** TASK TO CARRY OUT **
Arrange the stretch from the line containing "What is the spread" through the end of the data as a JSON list of strings, one string per line, leaving out blank lines and the pictures.

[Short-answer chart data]
>>>>

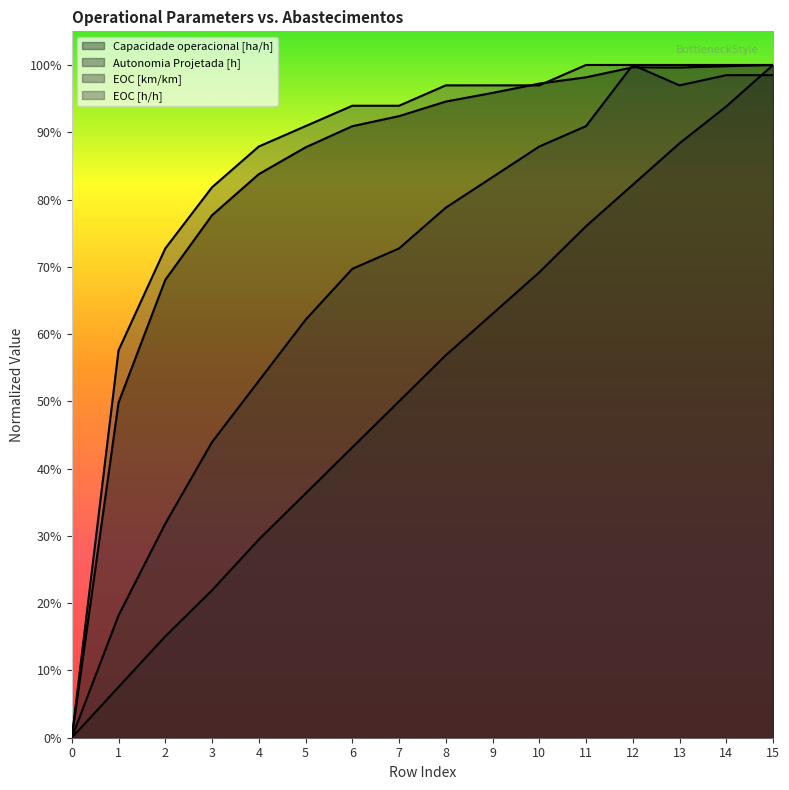

What is the sum of all Autonomia Projetada [h] values?

8.3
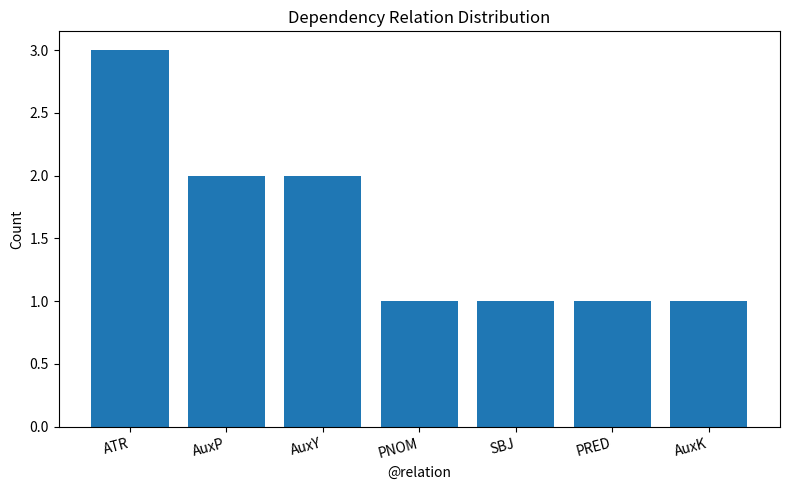

What is the greatest value displayed?

3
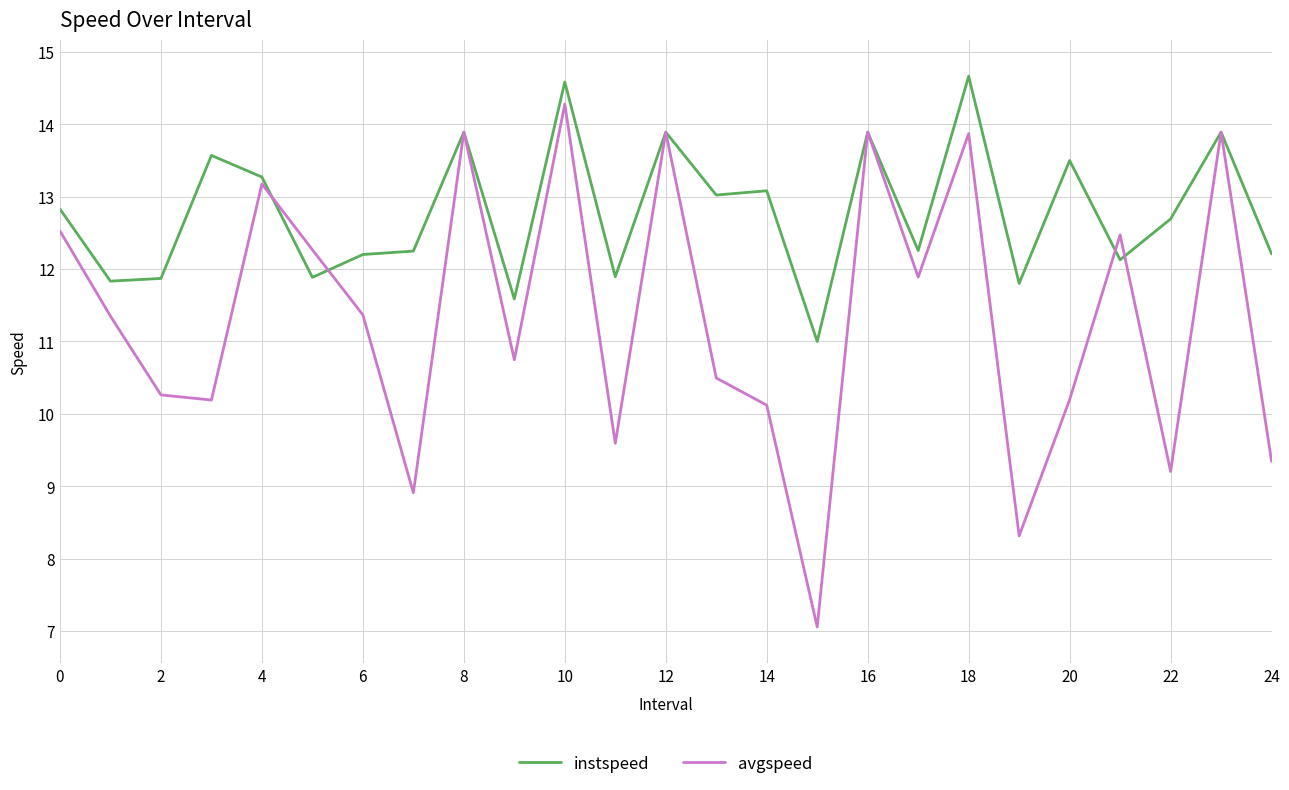

What is the minimum value shown in the chart?

7.1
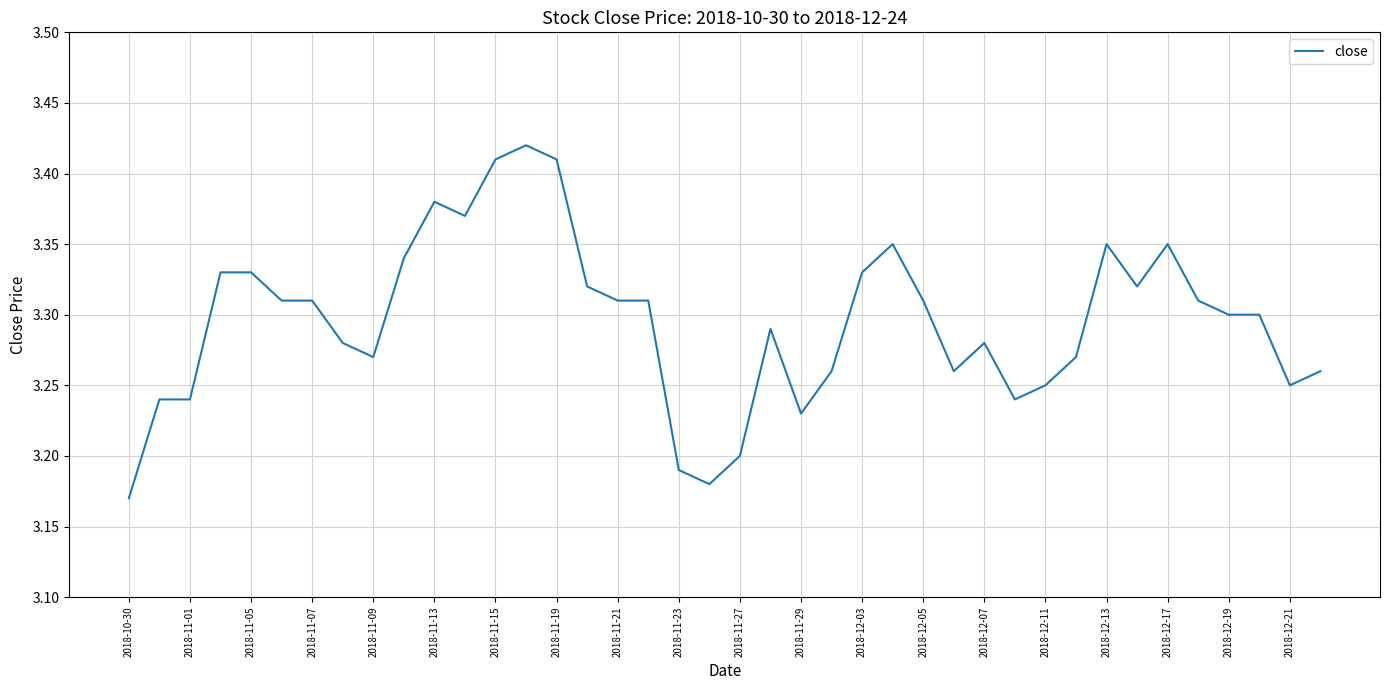

Count the number of data series in this chart.

1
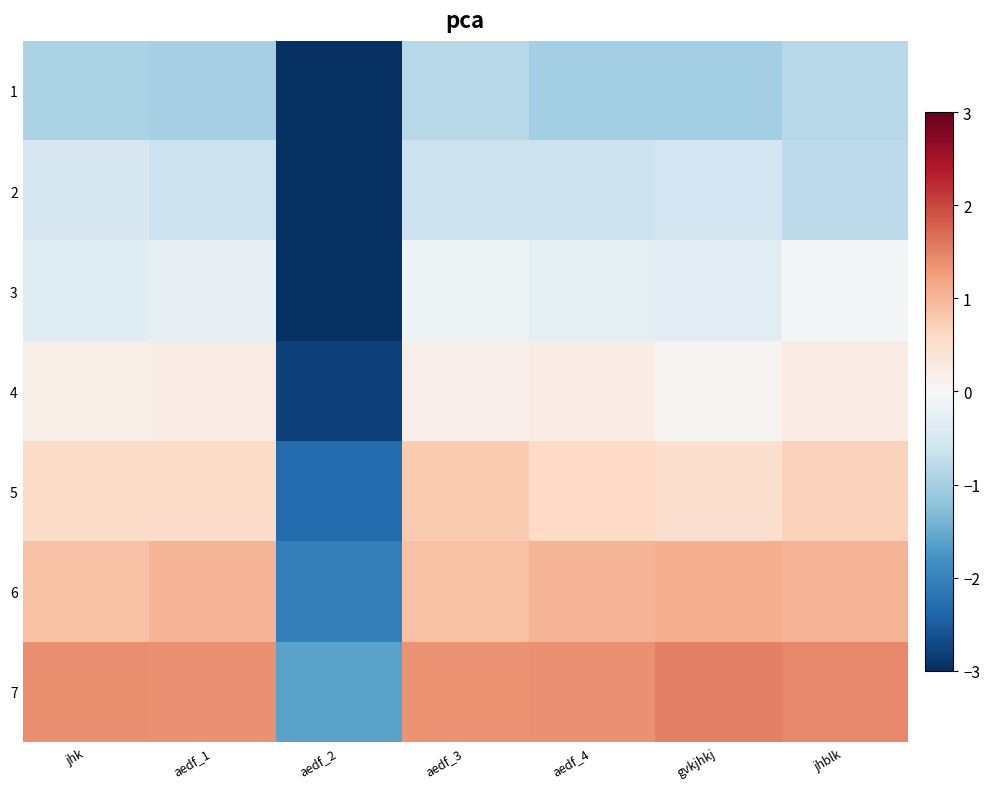

What is the spread (max minus min) of values at jhblk?

2.3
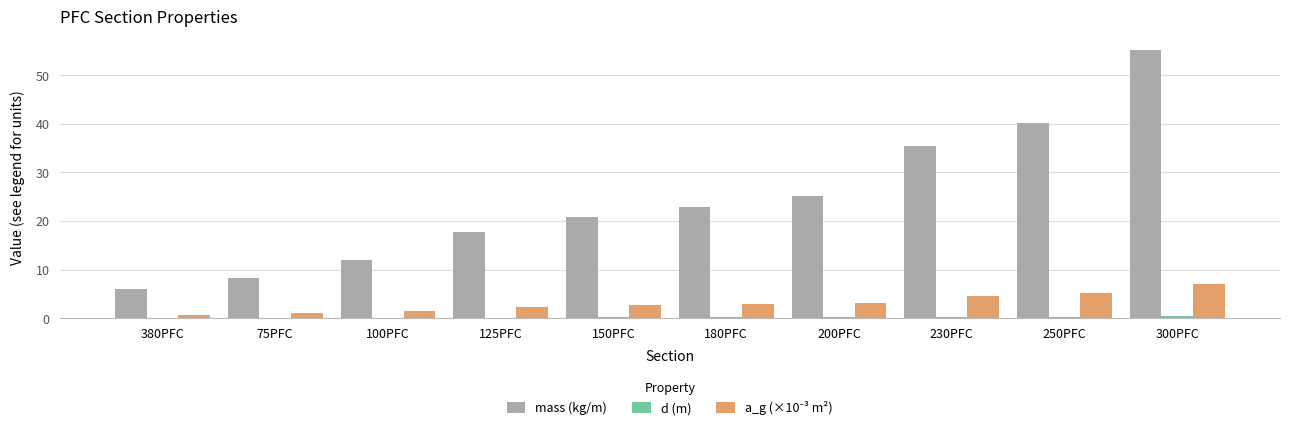

Which series has the largest total across all categories?

mass (kg/m)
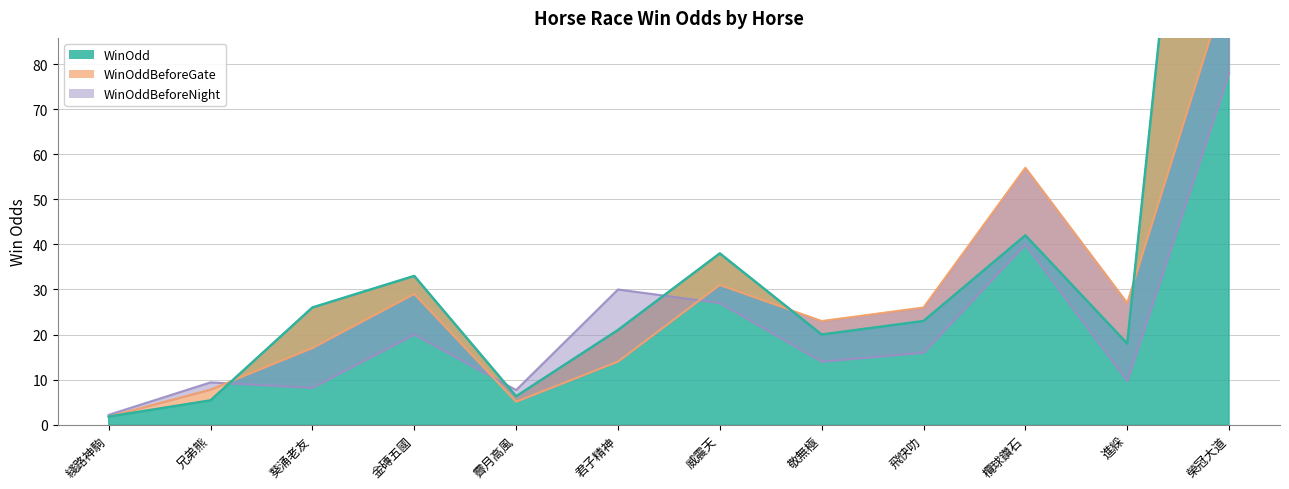

Reading left to right, list all the values displayed in this chart.

WinOddBeforeNight: 2.2	9.4	8.2	20.0	7.7	30.0	27.0	14.0	16.0	40.0	9.7	78.0
WinOddBeforeGate: 1.8	7.8	17.0	29.0	5.1	14.0	31.0	23.0	26.0	57.0	27.0	99.0
WinOdd: 1.8	5.4	26.0	33.0	6.3	21.0	38.0	20.0	23.0	42.0	18.0	234.0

<<<<

** REPLY **
[
  "What is the spread (max minus min) of values at jhblk?",
  "2.3",
  "Which series has the largest total across all categories?",
  "mass (kg/m)",
  "Reading left to right, list all the values displayed in this chart.",
  "WinOddBeforeNight: 2.2\t9.4\t8.2\t20.0\t7.7\t30.0\t27.0\t14.0\t16.0\t40.0\t9.7\t78.0",
  "WinOddBeforeGate: 1.8\t7.8\t17.0\t29.0\t5.1\t14.0\t31.0\t23.0\t26.0\t57.0\t27.0\t99.0",
  "WinOdd: 1.8\t5.4\t26.0\t33.0\t6.3\t21.0\t38.0\t20.0\t23.0\t42.0\t18.0\t234.0"
]